Sur les vidéos, des hommes et des femmes apparaissent en train de danser et de célébrer en pleine rue, bloquant momentanément la circulation. Pour de nombreux observateurs, ces images témoignent d’une forme de défi symbolique aux règles strictes imposées par les autorités.
Dans la République islamique, la danse en public — en particulier lorsque hommes et femmes se mêlent — peut être considérée comme une infraction aux normes religieuses imposées par l’État. Les autorités ont, à plusieurs reprises, arrêté ou poursuivi des personnes accusées d’avoir diffusé des vidéos de danse ou d’avoir organisé des célébrations jugées contraires à la morale islamique.
La diffusion de telles scènes est souvent interprétée par des militants comme une expression de résistance civile et de contestation des restrictions sociales imposées par le pouvoir.

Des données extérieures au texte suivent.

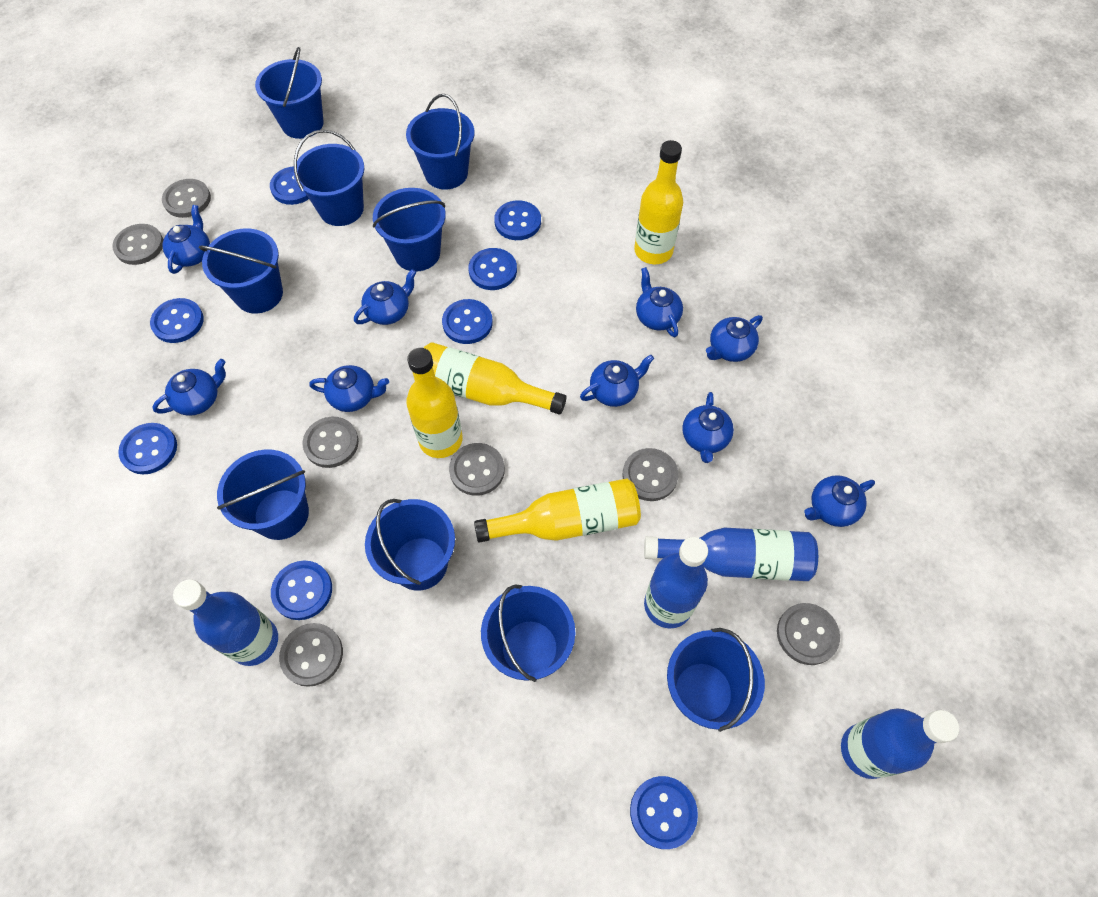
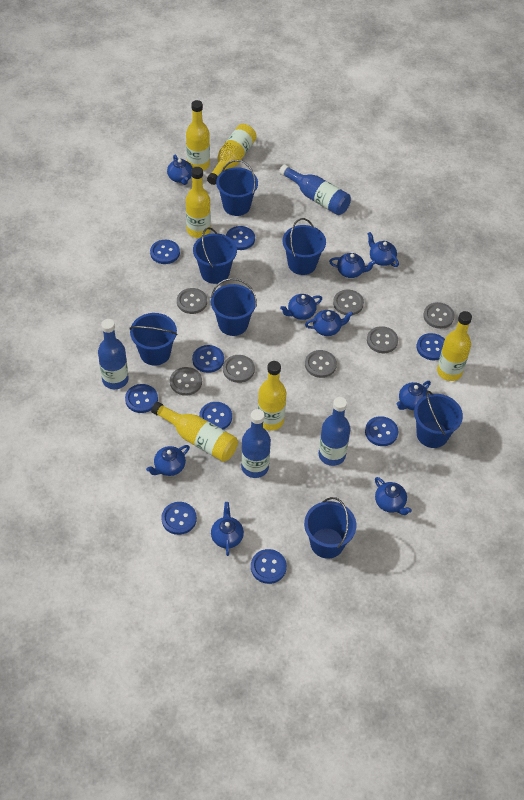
blue bucket: [199,229,283,314] [217,449,309,540] [255,47,323,139] [293,130,364,226] [365,499,455,591] [373,188,446,271] [406,94,474,189] [481,584,575,682] [667,628,765,732] = 9 -> [129,313,177,366] [193,227,237,284] [211,278,257,336] [216,160,258,216] [283,218,326,275] [304,497,356,559] [414,391,463,448] = 7
blue button: [118,423,177,474] [150,298,204,343] [270,166,309,205] [271,560,332,620] [442,299,493,344] [468,248,517,290] [494,200,541,240] [630,776,698,849] = 8 -> [125,384,158,413] [150,240,180,264] [161,502,197,535] [192,345,224,373] [199,402,232,430] [226,226,255,250] [251,549,287,584] [365,416,398,446] [417,333,445,360] = 9
yellow bottle: [406,348,463,458] [424,342,567,415] [474,479,641,543] [634,140,683,264] = 4 -> [151,402,238,462] [186,100,210,171] [186,167,211,238] [207,124,257,185] [258,361,286,431] [437,311,472,381] = 6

Depuis la révolution islamique menée par l’ayatollah Ruhollah Khomeini en 1979, la République islamique d’Iran applique un ensemble strict de règles inspirées de la loi islamique régissant la vie publique. Les manifestations culturelles comme la danse ou certains types de musique sont étroitement contrôlées, et plusieurs arrestations ont été signalées ces dernières années après la diffusion de vidéos similaires sur les réseaux sociaux.